Boko Haram, qui fête son dixième anniversaire, poursuit sa croisade macabre dans le nord du pays. Depuis le début de l'année 2014, la secte islamiste nigériane aux milliers de victimes a déjà frappé une quarantaine de fois.
Cela fait déjà dix ans. Dix ans que la secte Boko Haram sème la terreur au
Nigeria. Aux origines du mouvement, il y a Mohammed Yusuf. Dès 2002 - soit deux
ans avant le début de la vague d'attentats -, ce gourou harangue ses fidèles par
des prêches radicaux où se mêlent critique de la corruption, haine contre
l'Occident et sa "modernité", et dénonciation de l'inertie des autorités
centrales. Dans cette région longtemps délaissée par les autorités centrales où
l'illettrisme atteint des sommets, le discours fait recette et les foules se
pressent à l'entrée de la mosquée et de l'école coranique. Malgré quelques
assassinats et des assauts meurtriers contre la police, personne ne prête encore
véritablement attention à Boko Haram. Les autorités d'Abuja sont alors davantage
préoccupées par l'insurrection en cours dans le delta du Niger.
La carte interactive recensant les exactions de Boko Haram
au Nigeria depuis 2003 jusqu'à aujourd'hui.
Tout change en juin 2009, lors d'un banal incident avec la police. Quinze
fidèles sont tués. Yusuf promet de les venger et enclenche un soulèvement
d'envergure dans quatre États du Nord. La réplique des forces de l'ordre est
féroce. Le leader de la secte est capturé puis exécuté sans aucune forme de
procès. Sa mort va radicaliser la secte, désormais soumise à l'influence de son
nouveau chef Abubakar Shekau. Depuis, les attentats se sont multiplié.

▶ Données sources:
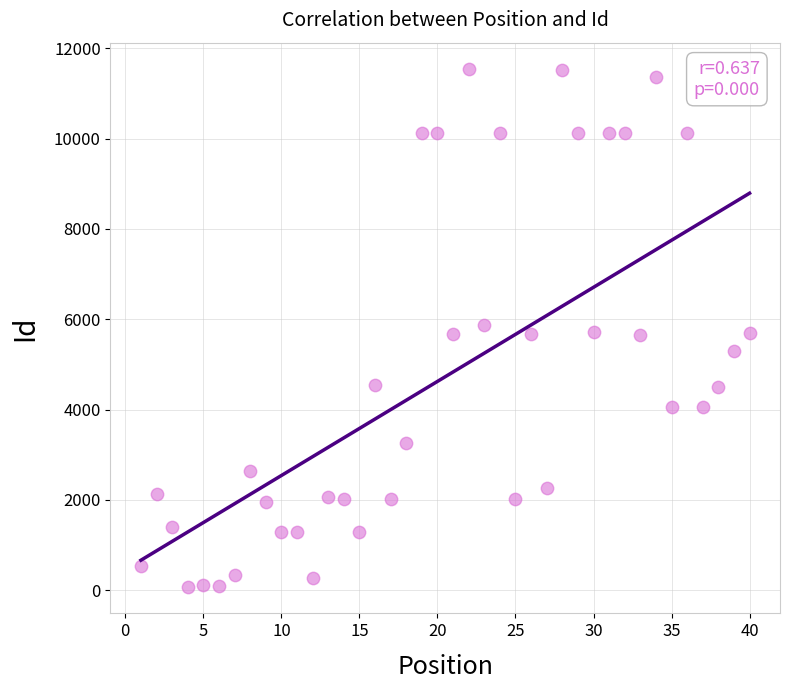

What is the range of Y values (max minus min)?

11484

==

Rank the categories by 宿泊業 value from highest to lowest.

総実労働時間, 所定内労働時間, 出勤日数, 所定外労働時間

---

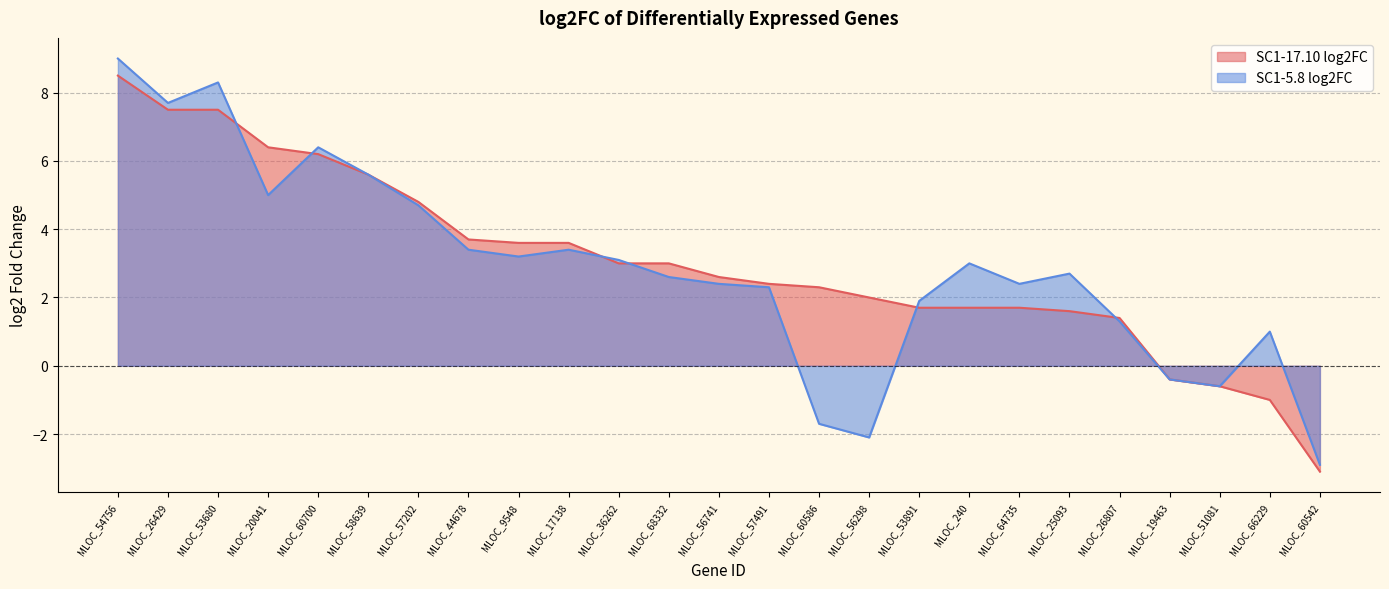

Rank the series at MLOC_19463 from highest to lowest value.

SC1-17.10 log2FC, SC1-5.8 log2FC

▶ Consignes:
a – Résumez en deux phrases le texte sur Boko Haram.
b – Dans le texte sur Boko Haram, veuillez reproduire le passage qui va de "La carte interactive" à "se sont multiplié." en remplaçant "féroce" par "brutale".
Les lignes ci-dessus forment un matériau indépendant du texte.

▶ Corrigés:
a – Né autour du gourou Mohammed Yusuf, dont les prêches radicaux attiraient les foules dès 2002 dans une région du Nord longtemps délaissée, Boko Haram sème la terreur au Nigeria depuis dix ans sans avoir d'abord retenu l'attention des autorités d'Abuja. Après le soulèvement de juin 2009, Yusuf a été capturé puis exécuté sans procès, et sa mort a radicalisé la secte, passée sous l'influence d'Abubakar Shekau, tandis que les attentats se sont multipliés.

b –
La carte interactive recensant les exactions de Boko Haram
au Nigeria depuis 2003 jusqu'à aujourd'hui.
Tout change en juin 2009, lors d'un banal incident avec la police. Quinze
fidèles sont tués. Yusuf promet de les venger et enclenche un soulèvement
d'envergure dans quatre États du Nord. La réplique des forces de l'ordre est
brutale. Le leader de la secte est capturé puis exécuté sans aucune forme de
procès. Sa mort va radicaliser la secte, désormais soumise à l'influence de son
nouveau chef Abubakar Shekau. Depuis, les attentats se sont multiplié.